Sempre nell’intervista Abner spiega come grazie ad alcuni amici dei Desperdicis, gruppo ultras antifa della UE Sant Andreu – squadra “minore” di Barcellona – gli viene proposta una nuova avventura che inizialmente guarda con sospetto. King of the streets (KOTS), un fight club underground, cerca combattenti. Questa organizzazione somiglia alle molte nate in stile bareknuckle negli ultimi tempi, ma è stata una delle prime a promuovere questo tipo di combattimenti. KOTS poi ha qualcosa in più. Intanto non è solo bareknuckle – che semplificando e banalizzando è pugilato a mani nude, non è quindi prevista la lotta né in piedi né a terra – è più onnicomprensiva. Sul modello del primo Vale Tudo è un combattimento “totale”, senza regole.

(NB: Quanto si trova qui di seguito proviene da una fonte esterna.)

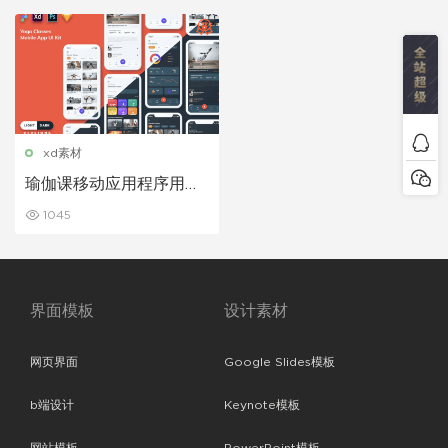
xd素材
瑜伽课移动应用程序用户
UI界面（浅色和深色）
1045
界面模板
设计素材
网页界面
Google Slides模板
b端设计
Keynote模板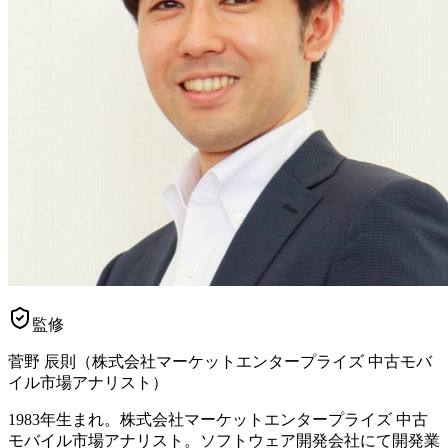
監修
菅野 辰則
（
株式会社マーケットエンタープライズ 中古モバ
イル市場アナリスト
）
1983年生まれ。株式会社マーケットエンタープライズ 中古
モバイル市場アナリスト。ソフトウェア開発会社にて開発業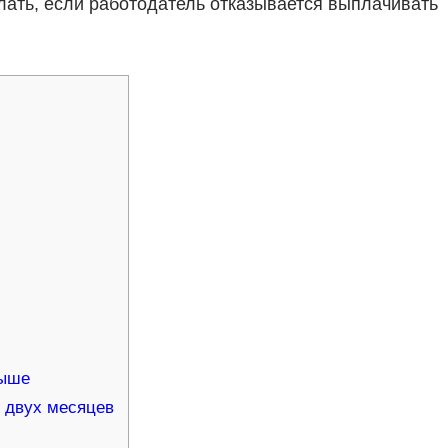
елать, если работодатель отказывается выплачивать
выше
т двух месяцев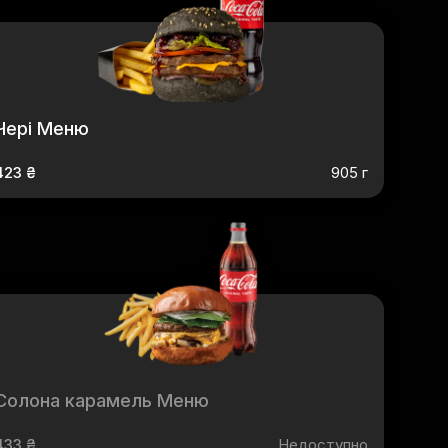
Чері Меню
423 ₴
905 г
Солона карамель Меню
433 ₴
Недоступно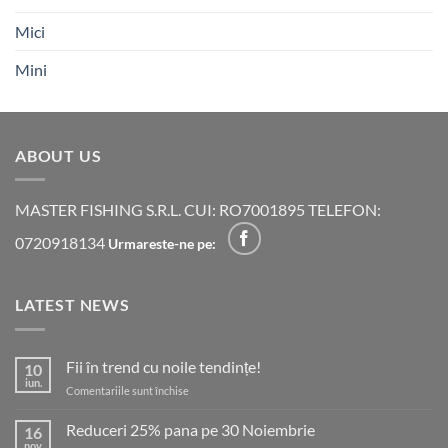
Mici
Mini
ABOUT US
MASTER FISHING S.R.L. CUI: RO7001895 TELEFON:
0720918134
Urmareste-ne pe:
LATEST NEWS
Fii în trend cu noile tendințe!
10
iun.
pentru
Comentariile sunt închise
Fii
în
Reduceri 25% pana pe 30 Noiembrie
16
trend
nov.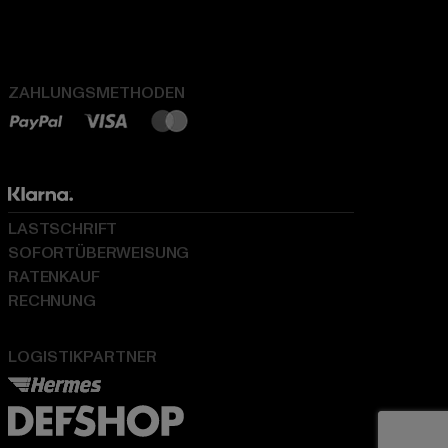
ZAHLUNGSMETHODEN
LASTSCHRIFT
SOFORTÜBERWEISUNG
RATENKAUF
RECHNUNG
LOGISTIKPARTNER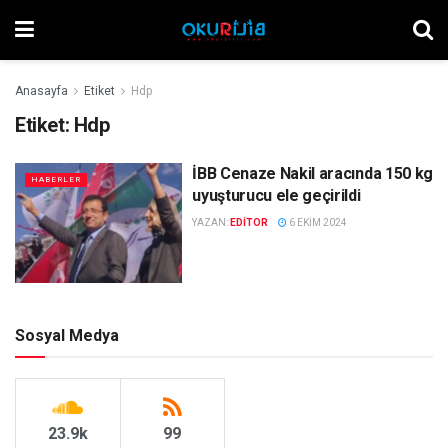
Anasayfa
Etiket
Hdp
Etiket:
Hdp
İBB Cenaze Nakil aracında 150 kg
HABERLER
uyuşturucu ele geçirildi
YAZAN:
EDITOR
6 EKIM 2024
Sosyal Medya
23.9k
99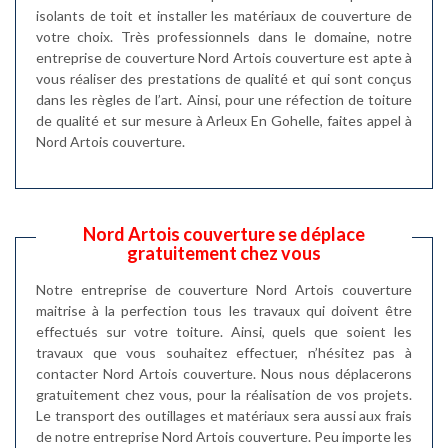
isolants de toit et installer les matériaux de couverture de
votre choix. Très professionnels dans le domaine, notre
entreprise de couverture Nord Artois couverture est apte à
vous réaliser des prestations de qualité et qui sont conçus
dans les règles de l’art. Ainsi, pour une réfection de toiture
de qualité et sur mesure à Arleux En Gohelle, faites appel à
Nord Artois couverture.
Nord Artois couverture se déplace
gratuitement chez vous
Notre entreprise de couverture Nord Artois couverture
maitrise à la perfection tous les travaux qui doivent être
effectués sur votre toiture. Ainsi, quels que soient les
travaux que vous souhaitez effectuer, n’hésitez pas à
contacter Nord Artois couverture. Nous nous déplacerons
gratuitement chez vous, pour la réalisation de vos projets.
Le transport des outillages et matériaux sera aussi aux frais
de notre entreprise Nord Artois couverture. Peu importe les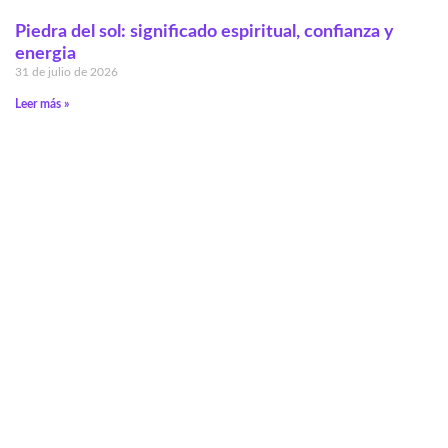
Piedra del sol: significado espiritual, confianza y
energia
31 de julio de 2026
Leer más »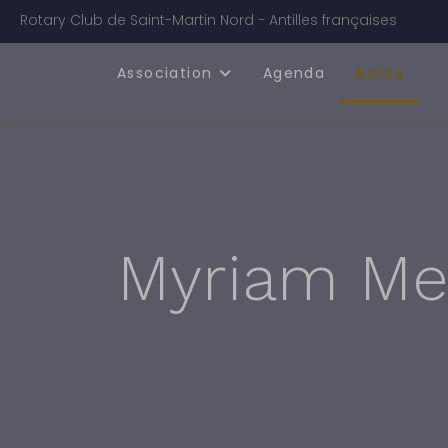
Rotary Club de Saint-Martin Nord - Antilles françaises
Association
Agenda
Actus
Myriam Me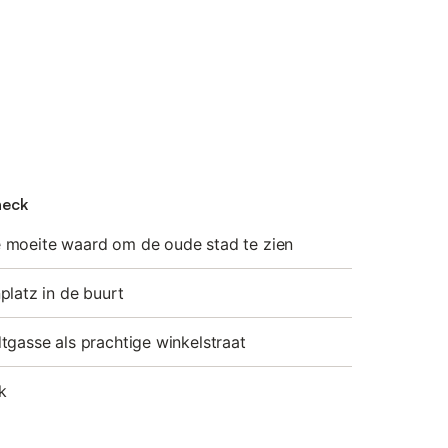
neck
 moeite waard om de oude stad te zien
platz in de buurt
tgasse als prachtige winkelstraat
k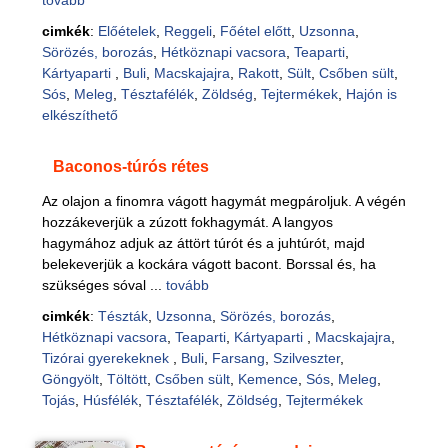
tovább
cimkék
:
Előételek
,
Reggeli
,
Főétel előtt
,
Uzsonna
,
Sörözés, borozás
,
Hétköznapi vacsora
,
Teaparti
,
Kártyaparti
,
Buli
,
Macskajajra
,
Rakott
,
Sült
,
Csőben sült
,
Sós
,
Meleg
,
Tésztafélék
,
Zöldség
,
Tejtermékek
,
Hajón is
elkészíthető
Baconos-túrós rétes
Az olajon a finomra vágott hagymát megpároljuk. A végén
hozzákeverjük a zúzott fokhagymát. A langyos
hagymához adjuk az áttört túrót és a juhtúrót, majd
belekeverjük a kockára vágott bacont. Borssal és, ha
szükséges sóval ...
tovább
cimkék
:
Tészták
,
Uzsonna
,
Sörözés, borozás
,
Hétköznapi vacsora
,
Teaparti
,
Kártyaparti
,
Macskajajra
,
Tizórai gyerekeknek
,
Buli
,
Farsang
,
Szilveszter
,
Göngyölt
,
Töltött
,
Csőben sült
,
Kemence
,
Sós
,
Meleg
,
Tojás
,
Húsfélék
,
Tésztafélék
,
Zöldség
,
Tejtermékek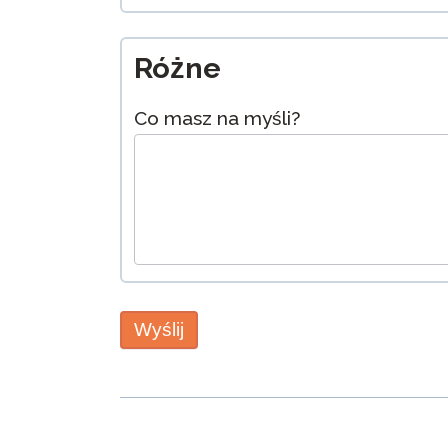
Różne
Co masz na myśli?
Wyślij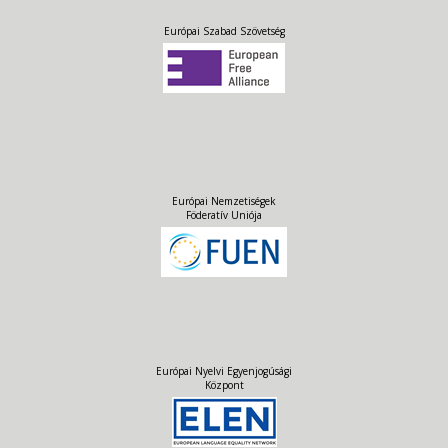
Európai Szabad Szövetség
Európai Nemzetiségek
Föderatív Uniója
Európai Nyelvi Egyenjogúsági
Központ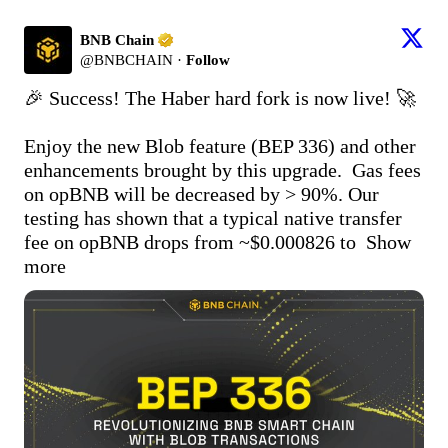
BNB Chain
@
BNBCHAIN
·
Follow
🎉 Success! The Haber hard fork is now live! 🚀

Enjoy the new Blob feature (BEP 336) and other 
enhancements brought by this upgrade.  Gas fees 
on opBNB will be decreased by > 90%. Our 
testing has shown that a typical native transfer 
fee on opBNB drops from ~$0.000826 to 
Show 
more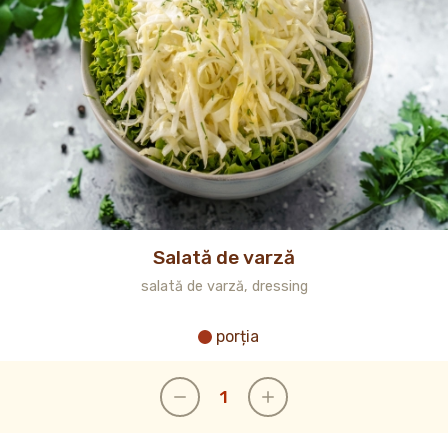
Salată de varză
salată de varză, dressing
porția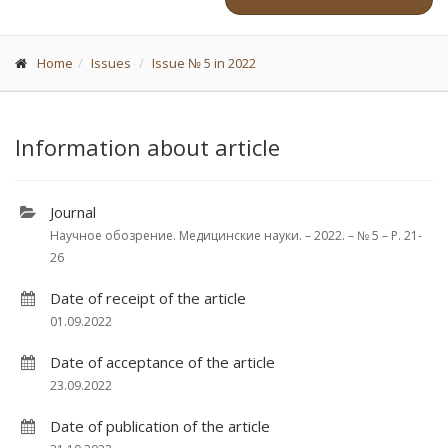
Home
Issues
Issue № 5 in 2022
Information about article
Journal
Научное обозрение. Медицинские науки. – 2022. – № 5 – P. 21-
26
Date of receipt of the article
01.09.2022
Date of acceptance of the article
23.09.2022
Date of publication of the article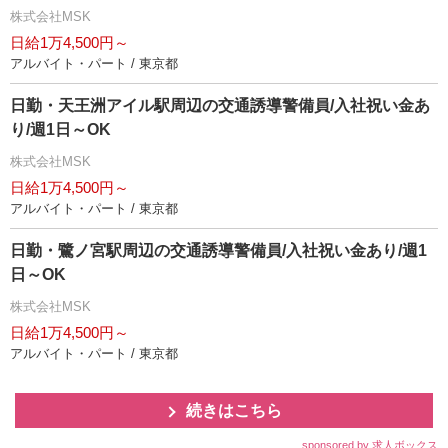
株式会社MSK
日給1万4,500円～
アルバイト・パート / 東京都
日勤・天王洲アイル駅周辺の交通誘導警備員/入社祝い金あ
り/週1日～OK
株式会社MSK
日給1万4,500円～
アルバイト・パート / 東京都
日勤・鷺ノ宮駅周辺の交通誘導警備員/入社祝い金あり/週1
日～OK
株式会社MSK
日給1万4,500円～
アルバイト・パート / 東京都
続きはこちら
sponsored by 求人ボックス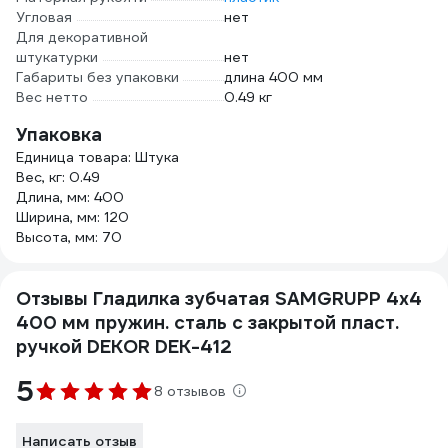
Угловая
нет
Для декоративной
штукатурки
нет
Габариты без упаковки
длина 400 мм
Вес нетто
0.49 кг
Упаковка
Единица товара: Штука
Вес, кг: 0.49
Длина, мм: 400
Ширина, мм: 120
Высота, мм: 70
Отзывы Гладилка зубчатая SAMGRUPP 4х4
400 мм пружин. сталь c закрытой пласт.
ручкой DEKOR DEK-412
5
8 отзывов
Написать отзыв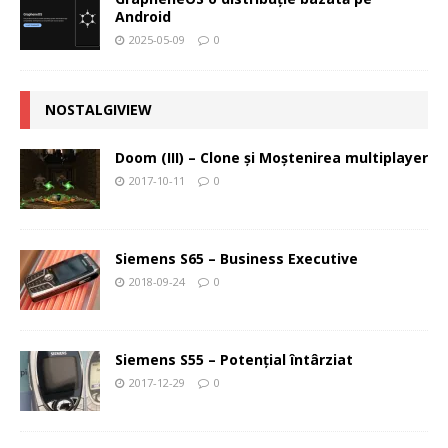
Android
2025-05-09
0
NOSTALGIVIEW
Doom (III) – Clone şi Moştenirea multiplayer
2017-10-11
0
Siemens S65 – Business Executive
2018-09-24
0
Siemens S55 – Potenţial întârziat
2017-12-29
0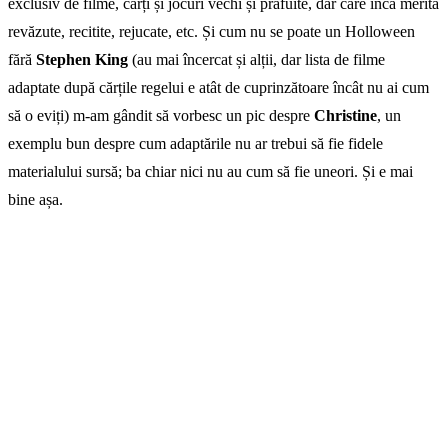
exclusiv de filme, cărți și jocuri vechi și prăfuite, dar care încă merită
revăzute, recitite, rejucate, etc. Și cum nu se poate un Holloween
fără
Stephen King
(au mai încercat și alții, dar lista de filme
adaptate după cărțile regelui e atât de cuprinzătoare încât nu ai cum
să o eviți) m-am gândit să vorbesc un pic despre
Christine
, un
exemplu bun despre cum adaptările nu ar trebui să fie fidele
materialului sursă; ba chiar nici nu au cum să fie uneori. Și e mai
bine așa.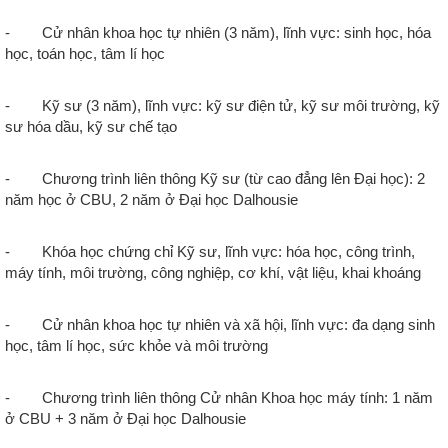
- Cử nhân khoa học tự nhiên (3 năm), lĩnh vực: sinh học, hóa
học, toán học, tâm lí học
- Kỹ sư (3 năm), lĩnh vực: kỹ sư điện tử, kỹ sư môi trường, kỹ
sư hóa dầu, kỹ sư chế tạo
- Chương trình liên thông Kỹ sư (từ cao đẳng lên Đại học): 2
năm học ở CBU, 2 năm ở Đại học Dalhousie
- Khóa học chứng chỉ Kỹ sư, lĩnh vực: hóa học, công trình,
máy tính, môi trường, công nghiệp, cơ khí, vật liệu, khai khoáng
- Cử nhân khoa học tự nhiên và xã hội, lĩnh vực: đa dạng sinh
học, tâm lí học, sức khỏe và môi trường
- Chương trình liên thông Cử nhân Khoa học máy tính: 1 năm
ở CBU + 3 năm ở Đại học Dalhousie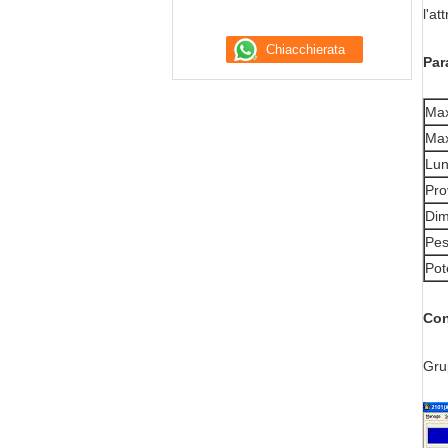
l'at
Par
Max
Max
Lun
Pro
Dim
Pe
Pot
Con
Gru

Valgono tutti i colpi: calci e pugni, ginocchiate e gomitate e si può combattere anche di lotta. KOTS poi permette testate, dita negli occhi, colpi dietro la nuca, vietati nella stragrande maggioranza delle altre promotion.
L’obiettivo di KOTS è chiaro: creare incontri che sembrano – e nei fatti sono – più simili a una rissa da strada che a una competizione sportiva. Il tutto condito con un’estetica marcatamente underground che strizza l’occhio alla sottocultura hooligans e all’attitudine stradaiola. Le location degli incontri sono segrete, combattuti in luoghi abbandonati e molti urbani: parcheggi, garage e fabbriche dismesse. Ed è un esperimento ampiamente riuscito a livello di pubblico e hype, visto che vanta milioni di visualizzazioni sulle piattaforme.
Gli ultimi due incontri di Lloveras entrambi nel 2025 sono state vittorie: prima in KOTS contro Bojan Kosednar, esponente dei Green Dragons, gruppo ultras con posizioni di estrema destra dell’Olimpija Ljubljana, poi in DogFight Dogfight Wild Tournament più di recente. L’uno finito al grido di “Antifa, Barcelona, Catalunya” l’altro “Visca Catalunya”. Se mai ci fosse bisogno di ribadire da che parte batte il cuore di Abner Lloveras.